> 题目
把下面所有条目的每一行原样抄写出来，一个字都不要改。

------ 练习材料 ------

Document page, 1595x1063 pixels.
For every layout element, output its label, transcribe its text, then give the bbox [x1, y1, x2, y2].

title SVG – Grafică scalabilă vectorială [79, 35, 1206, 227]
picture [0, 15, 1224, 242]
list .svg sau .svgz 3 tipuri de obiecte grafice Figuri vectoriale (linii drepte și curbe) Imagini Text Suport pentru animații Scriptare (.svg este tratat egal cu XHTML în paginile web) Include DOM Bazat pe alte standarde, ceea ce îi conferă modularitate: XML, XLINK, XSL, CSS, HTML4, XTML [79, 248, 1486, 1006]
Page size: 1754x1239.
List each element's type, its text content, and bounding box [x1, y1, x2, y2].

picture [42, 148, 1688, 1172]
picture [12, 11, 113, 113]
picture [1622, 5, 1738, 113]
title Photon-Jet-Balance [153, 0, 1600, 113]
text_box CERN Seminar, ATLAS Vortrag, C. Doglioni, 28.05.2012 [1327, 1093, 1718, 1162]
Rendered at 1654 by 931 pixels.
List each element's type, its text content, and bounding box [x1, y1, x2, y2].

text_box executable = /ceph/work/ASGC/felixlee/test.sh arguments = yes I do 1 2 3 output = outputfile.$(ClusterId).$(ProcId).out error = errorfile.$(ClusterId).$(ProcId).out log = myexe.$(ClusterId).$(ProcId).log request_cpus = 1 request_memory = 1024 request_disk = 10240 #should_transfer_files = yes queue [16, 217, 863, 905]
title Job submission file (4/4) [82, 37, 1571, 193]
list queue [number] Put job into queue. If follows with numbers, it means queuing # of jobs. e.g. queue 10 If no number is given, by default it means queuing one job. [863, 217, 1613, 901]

------

> 书面回答
Document page, 1595x1063 pixels.
For every layout element, output its label, transcribe its text, then give the bbox [x1, y1, x2, y2].

title SVG – Grafică scalabilă vectorială [79, 35, 1206, 227]
picture [0, 15, 1224, 242]
list .svg sau .svgz 3 tipuri de obiecte grafice Figuri vectoriale (linii drepte și curbe) Imagini Text Suport pentru animații Scriptare (.svg este tratat egal cu XHTML în paginile web) Include DOM Bazat pe alte standarde, ceea ce îi conferă modularitate: XML, XLINK, XSL, CSS, HTML4, XTML [79, 248, 1486, 1006]
Page size: 1754x1239.
List each element's type, its text content, and bounding box [x1, y1, x2, y2].

picture [42, 148, 1688, 1172]
picture [12, 11, 113, 113]
picture [1622, 5, 1738, 113]
title Photon-Jet-Balance [153, 0, 1600, 113]
text_box CERN Seminar, ATLAS Vortrag, C. Doglioni, 28.05.2012 [1327, 1093, 1718, 1162]
Rendered at 1654 by 931 pixels.
List each element's type, its text content, and bounding box [x1, y1, x2, y2].

text_box executable = /ceph/work/ASGC/felixlee/test.sh arguments = yes I do 1 2 3 output = outputfile.$(ClusterId).$(ProcId).out error = errorfile.$(ClusterId).$(ProcId).out log = myexe.$(ClusterId).$(ProcId).log request_cpus = 1 request_memory = 1024 request_disk = 10240 #should_transfer_files = yes queue [16, 217, 863, 905]
title Job submission file (4/4) [82, 37, 1571, 193]
list queue [number] Put job into queue. If follows with numbers, it means queuing # of jobs. e.g. queue 10 If no number is given, by default it means queuing one job. [863, 217, 1613, 901]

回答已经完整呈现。